Предоставленный текст:
---
Я решил поместить действие своего фильма в Венецию из-за ее характерных особенностей. На фоне ее видов противоречия, как мне казалось, звучат более пронзительно, нежели в любом другом месте; город представлялся мне идеальной декорацией, чтобы передать неприкаянность героя. Я не хотел изображать Бонифачо Б. чудаком или душевнобольным; я ставил себе цель рассказать о конкретном эпизоде его жизни, в частности, о летнем дне, одном из тех, что могут наступить для кого угодно, – как для самого необразованного из людей или же для самого начитанного и развитого; и в такие дни внешние обстоятельства – жара или же необходимость принять то или иное решение – ведут к глубокой рефлексии, размышлениям о том, как мы мыслим, как проживаем свои чувства. Поэтому я планировал воспользоваться формой, свойственной документальному кино, не только в попытке описать то, что происходит в мире, окружающем главного героя, но и затем, чтобы заглянуть внутрь персонажа, понаблюдать за ним, буквально рассмотреть его душу и сознание под микроскопом, проанализировать, как работают его разум и эмоциональная сфера.
---
Содержимое набора данных:

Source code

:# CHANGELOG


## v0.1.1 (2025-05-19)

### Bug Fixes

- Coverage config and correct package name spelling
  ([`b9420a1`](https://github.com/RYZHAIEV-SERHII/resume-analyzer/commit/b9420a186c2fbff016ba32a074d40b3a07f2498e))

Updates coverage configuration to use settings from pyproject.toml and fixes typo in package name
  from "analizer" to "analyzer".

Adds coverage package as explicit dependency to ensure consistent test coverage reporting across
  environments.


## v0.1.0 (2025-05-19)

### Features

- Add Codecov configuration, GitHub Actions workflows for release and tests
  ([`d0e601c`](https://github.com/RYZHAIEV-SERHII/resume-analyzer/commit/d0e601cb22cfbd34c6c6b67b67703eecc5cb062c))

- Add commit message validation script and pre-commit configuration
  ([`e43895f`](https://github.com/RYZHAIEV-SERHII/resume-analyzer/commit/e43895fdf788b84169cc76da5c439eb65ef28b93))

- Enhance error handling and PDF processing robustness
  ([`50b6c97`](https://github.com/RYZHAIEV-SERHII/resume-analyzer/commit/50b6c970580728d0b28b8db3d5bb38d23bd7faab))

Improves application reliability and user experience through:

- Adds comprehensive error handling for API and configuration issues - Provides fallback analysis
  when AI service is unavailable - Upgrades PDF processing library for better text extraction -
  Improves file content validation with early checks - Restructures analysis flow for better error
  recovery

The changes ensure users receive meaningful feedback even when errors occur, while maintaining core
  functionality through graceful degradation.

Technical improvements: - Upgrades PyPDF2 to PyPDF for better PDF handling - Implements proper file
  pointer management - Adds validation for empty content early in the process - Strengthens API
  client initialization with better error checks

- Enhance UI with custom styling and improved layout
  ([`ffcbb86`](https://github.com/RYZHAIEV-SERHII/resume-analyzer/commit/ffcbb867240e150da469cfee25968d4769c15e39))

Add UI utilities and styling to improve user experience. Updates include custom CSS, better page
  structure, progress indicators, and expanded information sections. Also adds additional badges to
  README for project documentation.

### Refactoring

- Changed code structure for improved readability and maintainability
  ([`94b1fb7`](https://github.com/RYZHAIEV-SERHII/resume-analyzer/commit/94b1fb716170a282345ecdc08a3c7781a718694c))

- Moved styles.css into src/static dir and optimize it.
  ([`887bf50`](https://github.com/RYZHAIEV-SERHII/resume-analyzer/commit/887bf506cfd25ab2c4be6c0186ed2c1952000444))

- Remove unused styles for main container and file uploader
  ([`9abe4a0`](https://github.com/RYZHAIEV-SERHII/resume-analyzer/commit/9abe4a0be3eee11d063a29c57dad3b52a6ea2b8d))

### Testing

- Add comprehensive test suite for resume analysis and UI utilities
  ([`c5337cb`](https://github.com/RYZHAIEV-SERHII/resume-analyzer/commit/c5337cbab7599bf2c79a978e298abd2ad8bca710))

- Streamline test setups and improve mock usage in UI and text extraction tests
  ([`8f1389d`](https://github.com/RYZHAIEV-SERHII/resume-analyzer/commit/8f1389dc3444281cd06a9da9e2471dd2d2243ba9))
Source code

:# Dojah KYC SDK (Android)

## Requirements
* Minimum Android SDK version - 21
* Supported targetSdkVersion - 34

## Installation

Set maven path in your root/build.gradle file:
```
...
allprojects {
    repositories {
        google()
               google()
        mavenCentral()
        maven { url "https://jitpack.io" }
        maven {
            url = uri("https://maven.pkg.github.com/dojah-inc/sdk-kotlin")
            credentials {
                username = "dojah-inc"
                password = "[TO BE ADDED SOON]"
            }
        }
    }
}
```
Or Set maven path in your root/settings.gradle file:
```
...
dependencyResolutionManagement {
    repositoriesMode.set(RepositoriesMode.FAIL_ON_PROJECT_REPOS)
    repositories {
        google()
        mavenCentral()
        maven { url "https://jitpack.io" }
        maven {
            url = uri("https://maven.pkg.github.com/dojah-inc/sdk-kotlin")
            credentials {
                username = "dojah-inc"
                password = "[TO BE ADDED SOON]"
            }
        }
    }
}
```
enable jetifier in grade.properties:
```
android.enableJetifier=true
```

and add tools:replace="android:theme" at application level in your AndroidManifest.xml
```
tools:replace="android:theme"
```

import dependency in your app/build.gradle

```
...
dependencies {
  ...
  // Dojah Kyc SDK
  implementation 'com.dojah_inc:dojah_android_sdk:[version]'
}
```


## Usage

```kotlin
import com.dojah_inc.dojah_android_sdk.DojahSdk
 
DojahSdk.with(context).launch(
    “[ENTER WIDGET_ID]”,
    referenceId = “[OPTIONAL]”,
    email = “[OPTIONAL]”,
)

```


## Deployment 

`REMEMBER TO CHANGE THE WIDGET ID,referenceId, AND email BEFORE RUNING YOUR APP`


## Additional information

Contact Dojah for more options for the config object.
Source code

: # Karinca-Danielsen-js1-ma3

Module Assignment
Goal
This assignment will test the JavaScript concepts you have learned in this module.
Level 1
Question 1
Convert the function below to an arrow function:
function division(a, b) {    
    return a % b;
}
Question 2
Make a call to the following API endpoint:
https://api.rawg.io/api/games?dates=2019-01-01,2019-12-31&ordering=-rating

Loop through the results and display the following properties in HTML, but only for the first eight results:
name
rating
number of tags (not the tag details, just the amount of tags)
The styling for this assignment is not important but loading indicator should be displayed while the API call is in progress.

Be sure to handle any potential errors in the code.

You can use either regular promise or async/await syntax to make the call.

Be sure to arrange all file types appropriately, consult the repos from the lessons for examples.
---
Описание задания:
Ответьте по тексту на три вопроса:
(а) Почему действие фильма помещено в Венецию?
(б) Каким автор не хотел изображать Бонифачо Б.?
(в) Форму какого кино автор планировал использовать?
Для ответа используйте только текст.

Выполненное задание:
(а) Из-за ее характерных особенностей: на фоне ее видов противоречия звучат пронзительнее, чем в любом другом месте, а сам город казался идеальной декорацией, чтобы передать неприкаянность героя.
(б) Чудаком или душевнобольным.
(в) Документального кино.